Enterprise is a census-designated place (CDP) in Harrison County, West Virginia, United States, along the West Fork River. The population was 805 at the 2020 census (down from 961 at the 2010 census).

==Geography==
Enterprise is located at (39.419860, -80.276738).

According to the United States Census Bureau, the CDP has a total area of 2.9 mi2, all land.

==Demographics==
As of the census of 2000, there were 939 people, 378 households, and 275 families residing in the CDP. The population density was 319.8 /mi2. There were 413 housing units at an average density of 140.7 /mi2. The racial makeup of the CDP was 99.89% White, and 0.11% from two or more races. Hispanic or Latino of any race were 0.64% of the population.
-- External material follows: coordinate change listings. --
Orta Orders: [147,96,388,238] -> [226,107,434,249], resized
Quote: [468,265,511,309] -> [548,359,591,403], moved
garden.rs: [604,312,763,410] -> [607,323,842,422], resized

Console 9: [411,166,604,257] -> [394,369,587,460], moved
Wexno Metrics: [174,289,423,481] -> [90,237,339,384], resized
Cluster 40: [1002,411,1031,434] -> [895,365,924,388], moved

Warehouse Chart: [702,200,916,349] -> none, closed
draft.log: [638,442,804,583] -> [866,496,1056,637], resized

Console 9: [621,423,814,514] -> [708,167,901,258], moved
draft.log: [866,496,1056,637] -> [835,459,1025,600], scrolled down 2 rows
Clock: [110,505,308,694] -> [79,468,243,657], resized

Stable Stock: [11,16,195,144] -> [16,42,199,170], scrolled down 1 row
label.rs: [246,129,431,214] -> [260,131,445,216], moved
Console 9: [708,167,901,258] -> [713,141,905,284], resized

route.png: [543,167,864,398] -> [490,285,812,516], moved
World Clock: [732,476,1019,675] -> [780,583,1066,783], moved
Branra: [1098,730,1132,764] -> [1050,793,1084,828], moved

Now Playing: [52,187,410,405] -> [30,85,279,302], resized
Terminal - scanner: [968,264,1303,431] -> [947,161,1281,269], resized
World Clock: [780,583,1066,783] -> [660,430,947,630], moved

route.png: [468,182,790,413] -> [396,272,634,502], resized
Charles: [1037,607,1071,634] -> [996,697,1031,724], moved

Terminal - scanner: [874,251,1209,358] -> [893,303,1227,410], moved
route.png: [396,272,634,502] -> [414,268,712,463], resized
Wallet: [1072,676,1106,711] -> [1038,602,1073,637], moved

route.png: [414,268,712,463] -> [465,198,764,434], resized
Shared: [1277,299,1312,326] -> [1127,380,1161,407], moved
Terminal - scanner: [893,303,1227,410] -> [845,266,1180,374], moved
There were 378 households, out of which 27.2% had children under the age of 18 living with them, 61.1% were married couples living together, 10.1% had a female householder with no husband present, and 27.0% were non-families. 24.6% of all households were made up of individuals, and 13.8% had someone living alone who was 65 years of age or older. The average household size was 2.48 and the average family size was 2.94.

In the CDP, the population was spread out, with 21.7% under the age of 18, 7.7% from 18 to 24, 27.5% from 25 to 44, 26.1% from 45 to 64, and 17.0% who were 65 years of age or older. The median age was 41 years. For every 100 females, there were 93.2 males. For every 100 females age 18 and over, there were 92.4 males.

The median income for a household in the CDP was $29,583, and the median income for a family was $35,417. Males had a median income of $27,798 versus $20,341 for females. The per capita income for the CDP was $13,541. About 13.1% of families and 20.2% of the population were below the poverty line, including 30.3% of those under age 18 and 19.0% of those age 65 or over.